__How to complete this task__: Search the material below for the word "right". Copy every line that has it.
------------------------------------------------------------
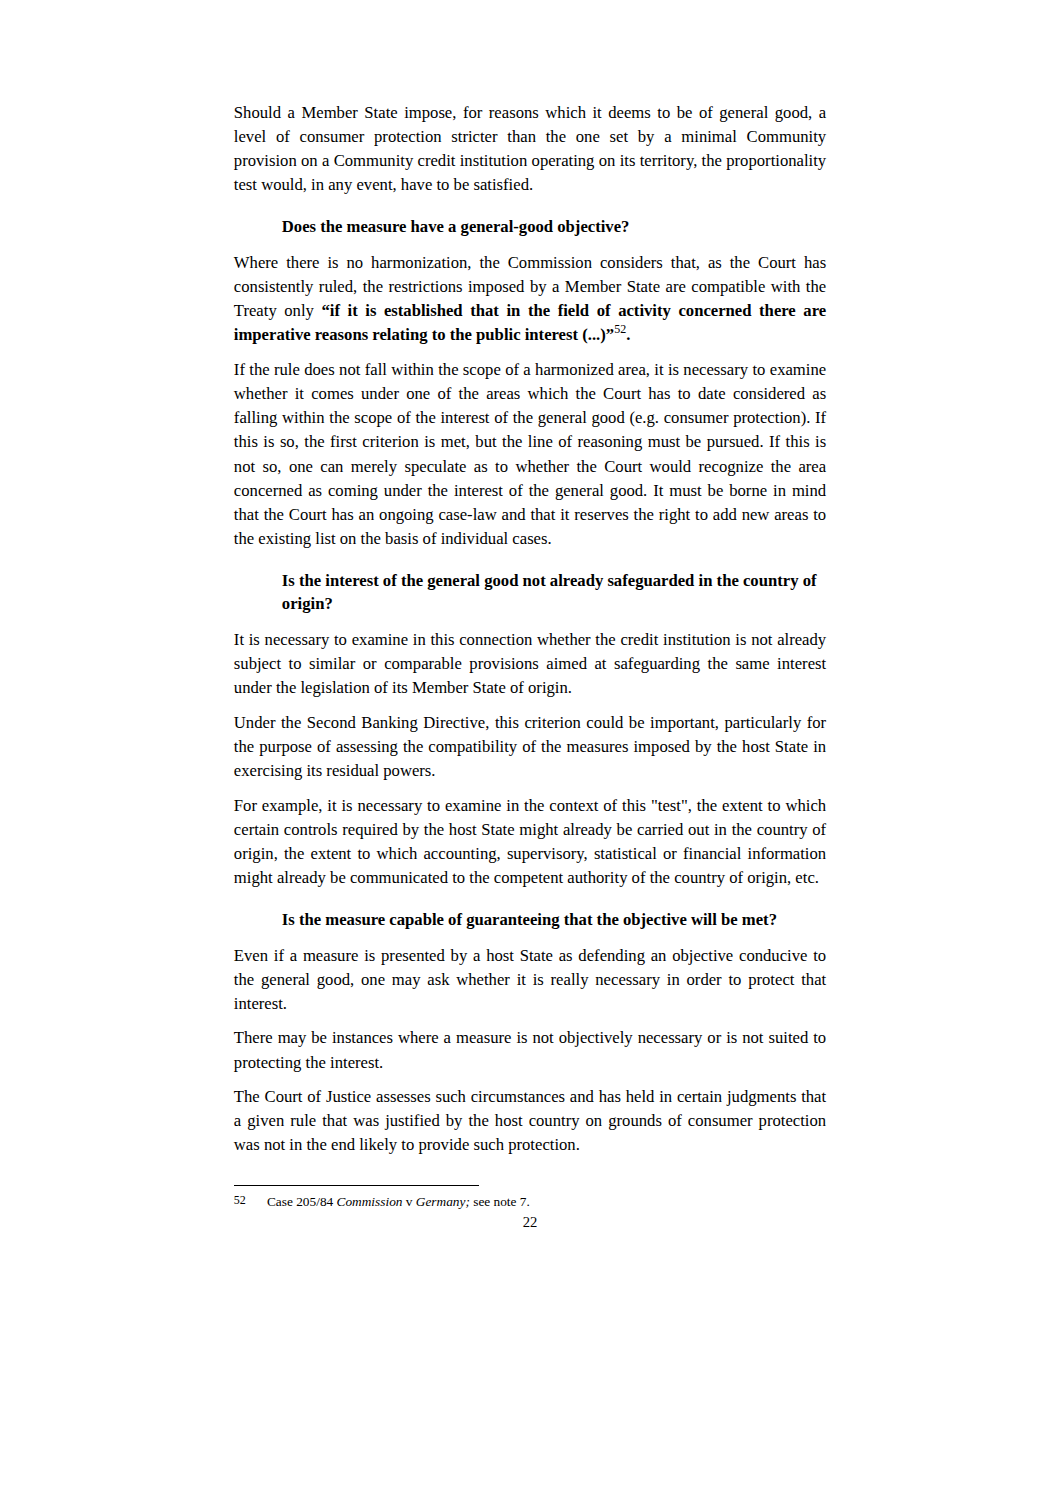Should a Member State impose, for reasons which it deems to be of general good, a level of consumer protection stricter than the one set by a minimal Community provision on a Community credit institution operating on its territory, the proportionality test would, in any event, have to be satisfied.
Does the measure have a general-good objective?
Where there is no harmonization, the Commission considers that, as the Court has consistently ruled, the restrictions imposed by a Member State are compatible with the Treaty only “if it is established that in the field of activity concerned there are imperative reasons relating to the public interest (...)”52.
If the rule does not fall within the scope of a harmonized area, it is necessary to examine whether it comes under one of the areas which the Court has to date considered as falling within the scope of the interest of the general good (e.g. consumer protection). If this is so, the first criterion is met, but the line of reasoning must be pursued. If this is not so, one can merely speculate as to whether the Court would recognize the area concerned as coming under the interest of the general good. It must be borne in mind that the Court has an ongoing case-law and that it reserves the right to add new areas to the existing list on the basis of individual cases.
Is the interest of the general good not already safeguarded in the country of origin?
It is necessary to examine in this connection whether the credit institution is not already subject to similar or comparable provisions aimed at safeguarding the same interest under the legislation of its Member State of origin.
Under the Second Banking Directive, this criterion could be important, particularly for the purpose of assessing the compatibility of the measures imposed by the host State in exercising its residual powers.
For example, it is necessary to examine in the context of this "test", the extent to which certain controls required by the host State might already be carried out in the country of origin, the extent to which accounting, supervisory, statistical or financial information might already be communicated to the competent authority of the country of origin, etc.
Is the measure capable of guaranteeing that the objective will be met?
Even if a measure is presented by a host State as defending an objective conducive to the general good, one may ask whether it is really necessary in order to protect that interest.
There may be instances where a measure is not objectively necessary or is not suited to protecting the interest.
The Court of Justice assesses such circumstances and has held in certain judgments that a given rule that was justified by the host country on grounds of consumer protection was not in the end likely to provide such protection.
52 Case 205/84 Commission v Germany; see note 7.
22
------------------------------------------------------------
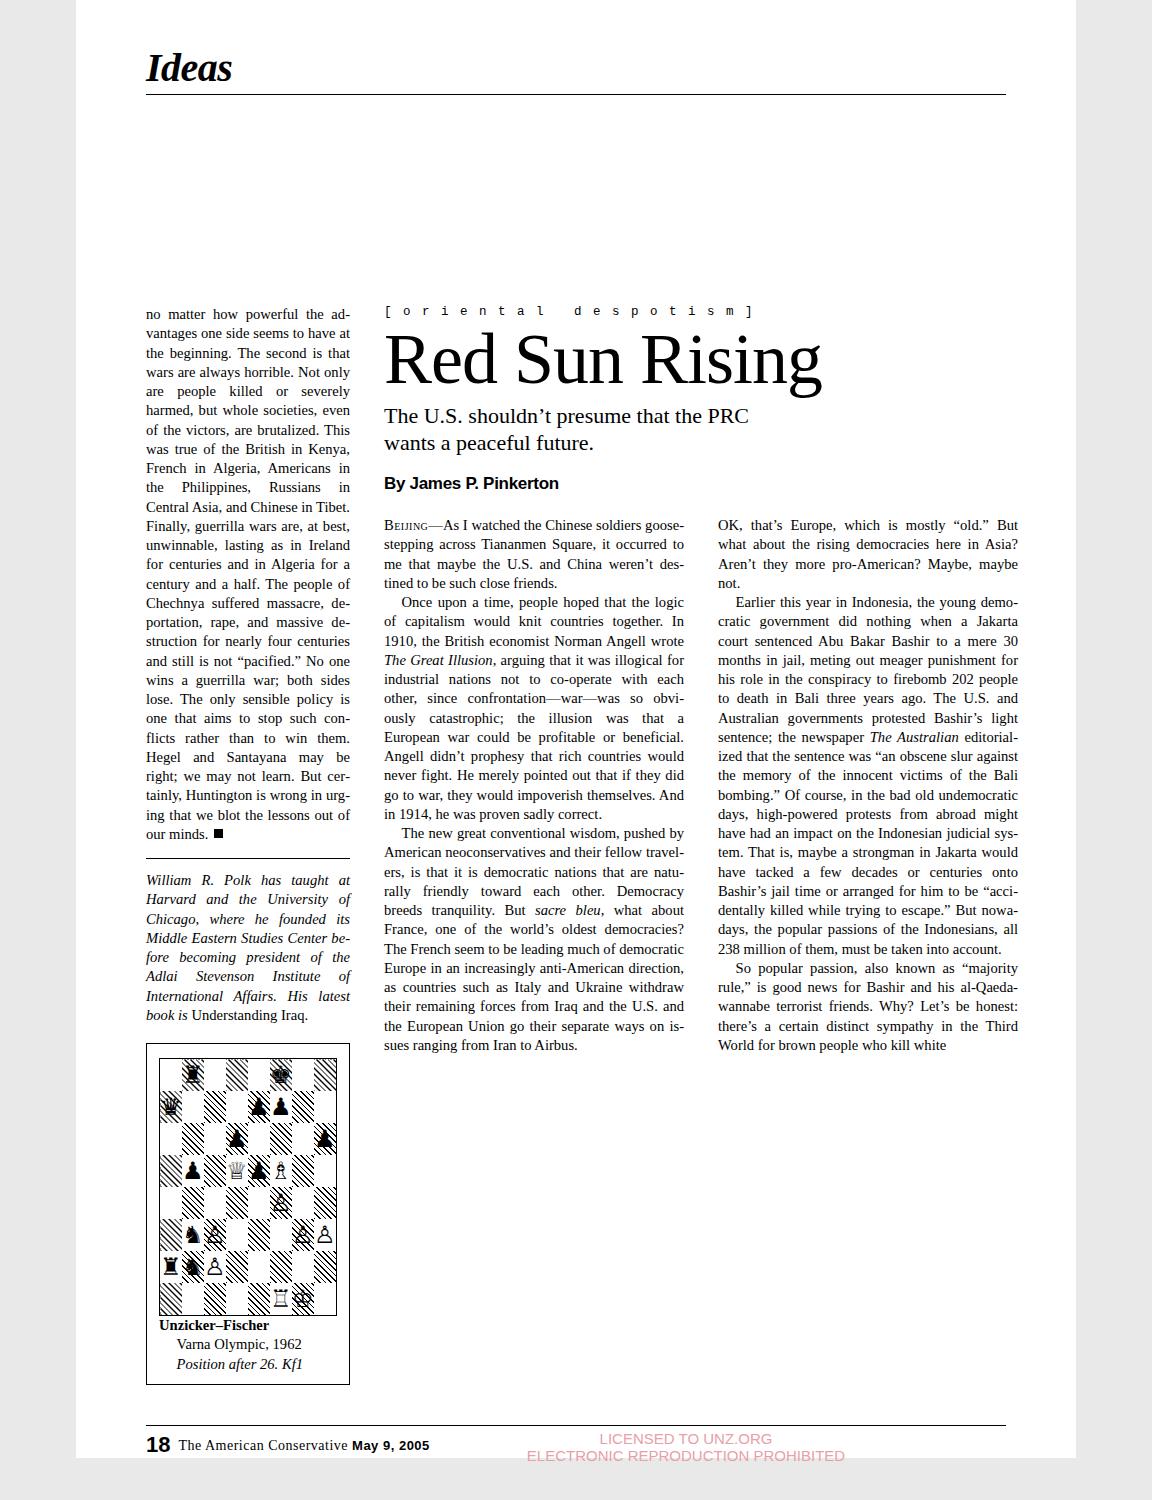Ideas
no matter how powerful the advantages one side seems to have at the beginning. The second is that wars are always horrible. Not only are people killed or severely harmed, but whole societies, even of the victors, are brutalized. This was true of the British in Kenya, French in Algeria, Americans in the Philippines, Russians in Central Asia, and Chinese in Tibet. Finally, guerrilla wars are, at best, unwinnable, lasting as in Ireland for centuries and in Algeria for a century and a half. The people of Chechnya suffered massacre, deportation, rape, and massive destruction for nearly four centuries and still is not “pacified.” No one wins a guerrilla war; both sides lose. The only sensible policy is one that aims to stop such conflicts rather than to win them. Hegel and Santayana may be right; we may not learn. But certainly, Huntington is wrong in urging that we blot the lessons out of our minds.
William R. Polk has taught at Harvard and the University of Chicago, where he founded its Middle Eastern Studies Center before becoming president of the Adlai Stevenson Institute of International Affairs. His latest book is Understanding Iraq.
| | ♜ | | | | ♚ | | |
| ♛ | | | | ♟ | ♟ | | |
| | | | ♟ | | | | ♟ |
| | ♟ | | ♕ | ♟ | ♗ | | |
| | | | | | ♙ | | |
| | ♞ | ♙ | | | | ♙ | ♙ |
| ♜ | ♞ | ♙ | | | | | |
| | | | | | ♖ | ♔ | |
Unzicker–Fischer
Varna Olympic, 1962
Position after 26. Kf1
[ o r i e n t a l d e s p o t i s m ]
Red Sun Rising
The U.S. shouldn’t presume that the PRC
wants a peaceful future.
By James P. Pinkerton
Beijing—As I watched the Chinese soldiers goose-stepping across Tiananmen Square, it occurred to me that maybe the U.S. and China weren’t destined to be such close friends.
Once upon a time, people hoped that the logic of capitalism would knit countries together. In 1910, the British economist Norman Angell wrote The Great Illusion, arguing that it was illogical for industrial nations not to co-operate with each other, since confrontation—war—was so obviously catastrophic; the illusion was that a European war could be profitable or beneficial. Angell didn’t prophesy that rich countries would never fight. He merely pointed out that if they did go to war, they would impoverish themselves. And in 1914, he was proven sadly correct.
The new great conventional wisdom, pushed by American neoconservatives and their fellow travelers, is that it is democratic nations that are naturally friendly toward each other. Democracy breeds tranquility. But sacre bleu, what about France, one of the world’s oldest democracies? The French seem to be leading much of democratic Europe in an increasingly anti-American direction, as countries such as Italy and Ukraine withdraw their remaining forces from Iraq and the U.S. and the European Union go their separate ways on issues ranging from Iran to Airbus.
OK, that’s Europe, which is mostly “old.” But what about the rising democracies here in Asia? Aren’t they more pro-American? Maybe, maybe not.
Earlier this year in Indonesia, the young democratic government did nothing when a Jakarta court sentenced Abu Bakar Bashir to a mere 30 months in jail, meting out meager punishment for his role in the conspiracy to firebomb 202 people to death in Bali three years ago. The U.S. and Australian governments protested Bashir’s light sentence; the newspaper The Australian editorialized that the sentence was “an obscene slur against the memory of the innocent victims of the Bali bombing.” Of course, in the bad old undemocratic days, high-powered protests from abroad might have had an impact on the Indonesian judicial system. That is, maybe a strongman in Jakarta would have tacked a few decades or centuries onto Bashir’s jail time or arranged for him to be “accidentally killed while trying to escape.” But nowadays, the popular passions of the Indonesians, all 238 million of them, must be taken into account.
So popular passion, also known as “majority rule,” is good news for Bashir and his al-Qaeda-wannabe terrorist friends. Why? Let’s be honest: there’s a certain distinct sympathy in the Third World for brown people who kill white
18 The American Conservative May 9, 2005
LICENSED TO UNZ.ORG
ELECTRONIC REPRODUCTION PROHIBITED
------------------------------------------------------------
__Solution for this exercise__:
If the rule does not fall within the scope of a harmonized area, it is necessary to examine whether it comes under one of the areas which the Court has to date considered as falling within the scope of the interest of the general good (e.g. consumer protection). If this is so, the first criterion is met, but the line of reasoning must be pursued. If this is not so, one can merely speculate as to whether the Court would recognize the area concerned as coming under the interest of the general good. It must be borne in mind that the Court has an ongoing case-law and that it reserves the right to add new areas to the existing list on the basis of individual cases.
no matter how powerful the advantages one side seems to have at the beginning. The second is that wars are always horrible. Not only are people killed or severely harmed, but whole societies, even of the victors, are brutalized. This was true of the British in Kenya, French in Algeria, Americans in the Philippines, Russians in Central Asia, and Chinese in Tibet. Finally, guerrilla wars are, at best, unwinnable, lasting as in Ireland for centuries and in Algeria for a century and a half. The people of Chechnya suffered massacre, deportation, rape, and massive destruction for nearly four centuries and still is not “pacified.” No one wins a guerrilla war; both sides lose. The only sensible policy is one that aims to stop such conflicts rather than to win them. Hegel and Santayana may be right; we may not learn. But certainly, Huntington is wrong in urging that we blot the lessons out of our minds.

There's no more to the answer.